Clean Energy | June 29, 2020

How 10x tech can drive 10x impact in 10 years

Amy Cortese
ImpactAlpha Editor

Amy Cortese

ImpactAlpha, June 29The start of a global recession in the middle of a pandemic that has laid bare structural inequality and racism may not be the most auspicious time to revive the tech-utopian vision. Or maybe it is.

“We are on the cusp of the fastest, deepest, most consequential transformation of human civilization in history,” begins “Rethinking Humanity,” the new report from the think tank RethinkX, which has tracked the disruption of transportation, food and other sectors.

The synthesis: a shift from a centralized, extraction-based system of fossil fuels, livestock and concrete to a distributed, creation-based system built on photons, electrons, molecules and qbits. Think lab-grown food, solar energy and autonomous electric vehicles.

Driving the change: 10x technological advancements that are pushing the cost of basic needs as low as $250/month by 2030, using one-tenth the natural resources with 10x, or even 100x, less waste. That could make access to food, energy, transportation, information, and shelter a fundamental human right, say coauthors James Arbib and Tony Seba. Out: scarcity, inequity and predatory competition. In: plenitude, shared prosperity and collaboration. 
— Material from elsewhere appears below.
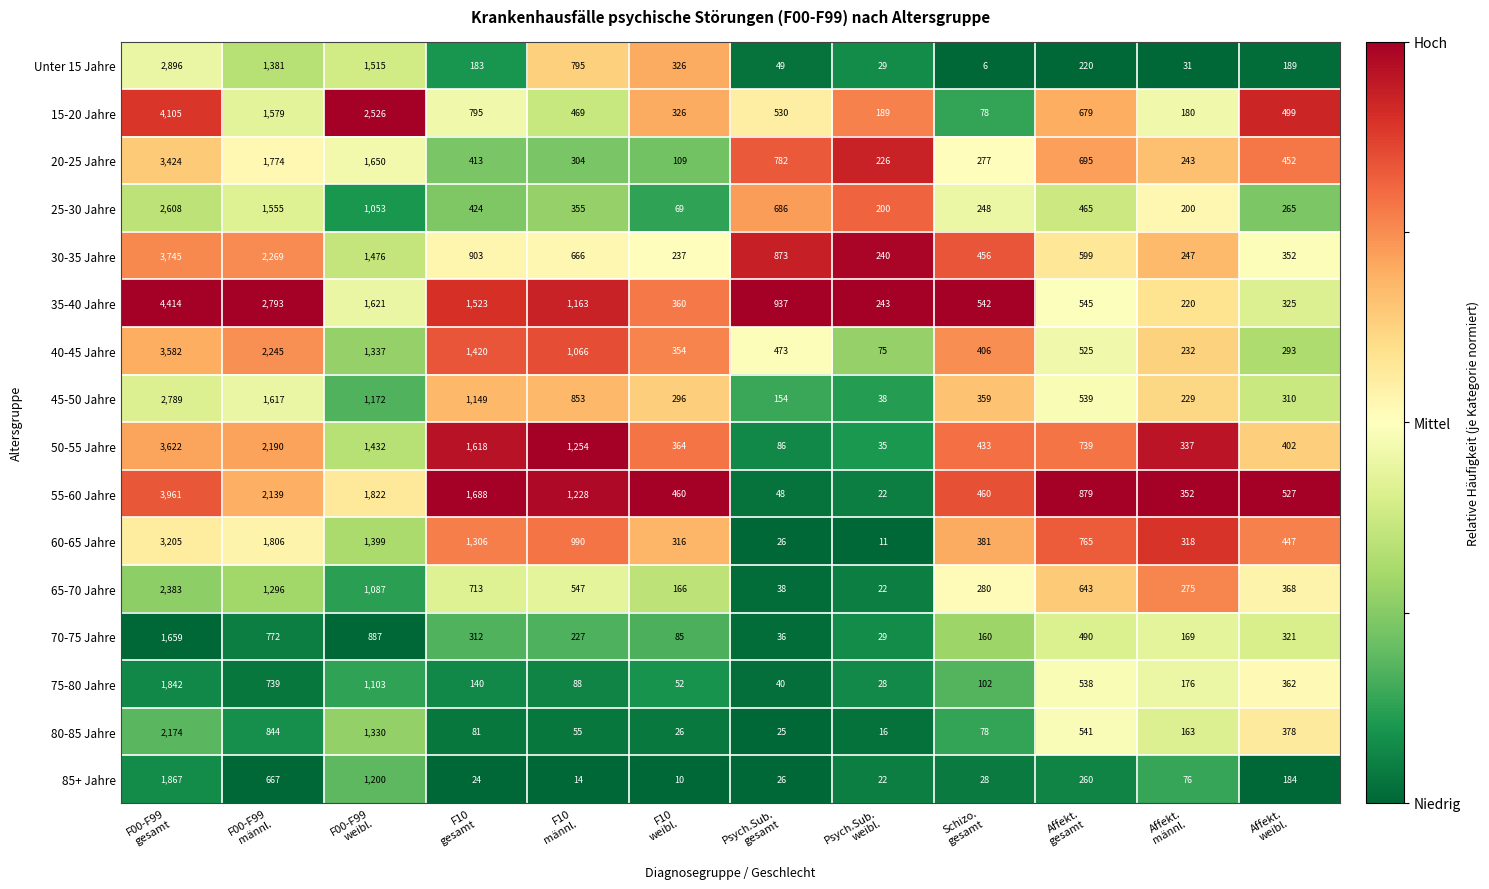

Which series has the widest spread of values?

35-40 Jahre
If the technological building blocks are already here, the new social, economic and cultural Organizing System to manage the transition is not, the authors say, offering a 2020-2030 Action Plan.
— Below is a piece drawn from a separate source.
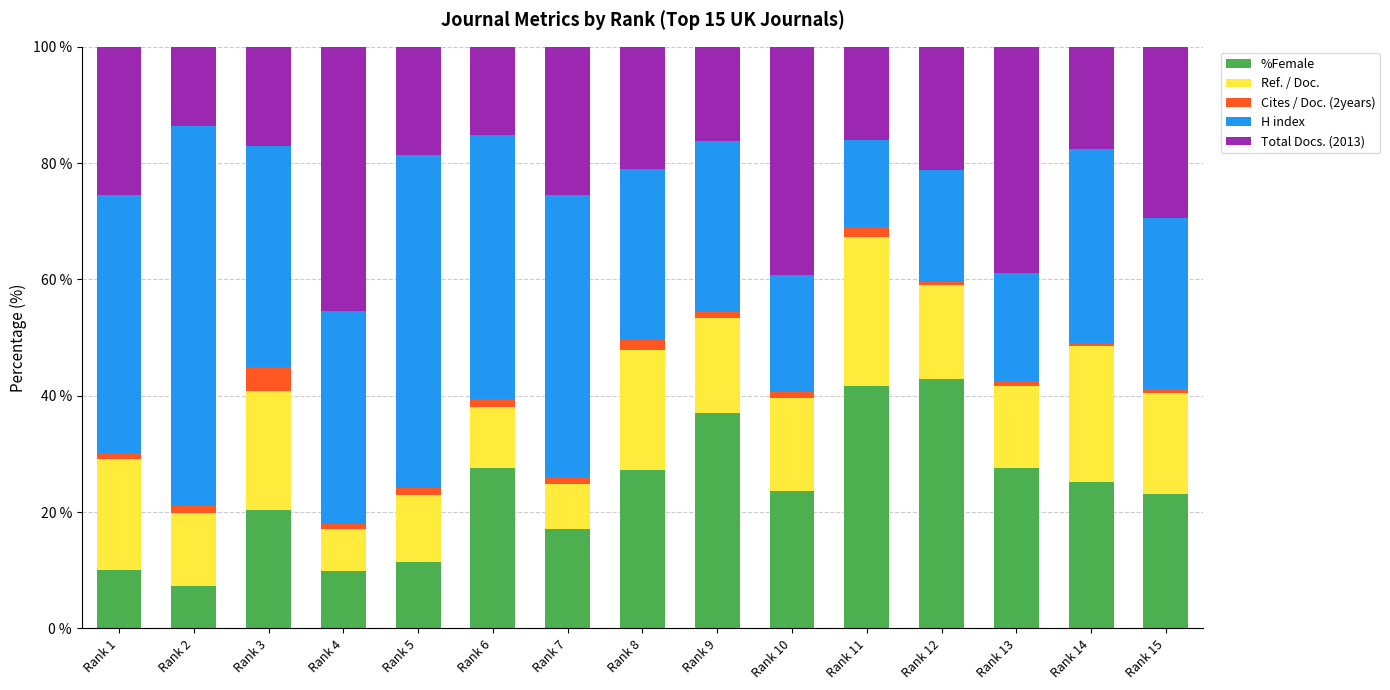

The %Female series shows 64.8 at Rank 12. True or false?

False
The first steps, they say, is to recognize the non-linear nature of the changes and the existential choice at hand: cling to out-moded systems and face societal collapse, or create new systems of organization that usher in a new age of freedom.

“Dark ages do not occur for lack of sunshine,” the authors write, “but for lack of leadership.” 

Closer than you think

Mainstream models underestimate the speed and scale of change. Seba’s predictions for the rapidly declining costs of solar power and lithium ion batteries, for example, seemed aggressive a decade ago, but have largely come to pass. Pension funds are ripe to be tapped for infrastructure-style financing for solar, battery, and food production systems (see, “Green infrastructure is back on the agenda). New mechanisms, such as clean-energy REITS, could enable individuals to invest in projects in their own communities. 

Bumpy transition

COVID is just a warm up. Shocks throughout the 2020s will lead to destabilization and unrest, sparking extremist and populist reactions. Disruptions will cascade. For example, the collapse of whole segments of the oil sector could impact credit markets, the U.S. dollar’s global primacy and interest rates, along with jobs and livelihoods.

Write-downs of stranded fossil fuel assets are here – and getting bigger

Distributed ownership

The ownership structure of the networks and means of production will determine whether the future is “benevolent or dystopian,” write the authors. Extreme inequality is inevitable if we continue with our current ownership structures. Out: corporations and monopolies. In: transparent, collaborative, open-source systems.

Democratizing business financing and ownership to build community wealth

Individuals should also control their own data, which should be treated as intellectual property. “Ensuring individual ownership and control of private data will provide economic benefits to consumers that are currently being extracted by third parties,” they write.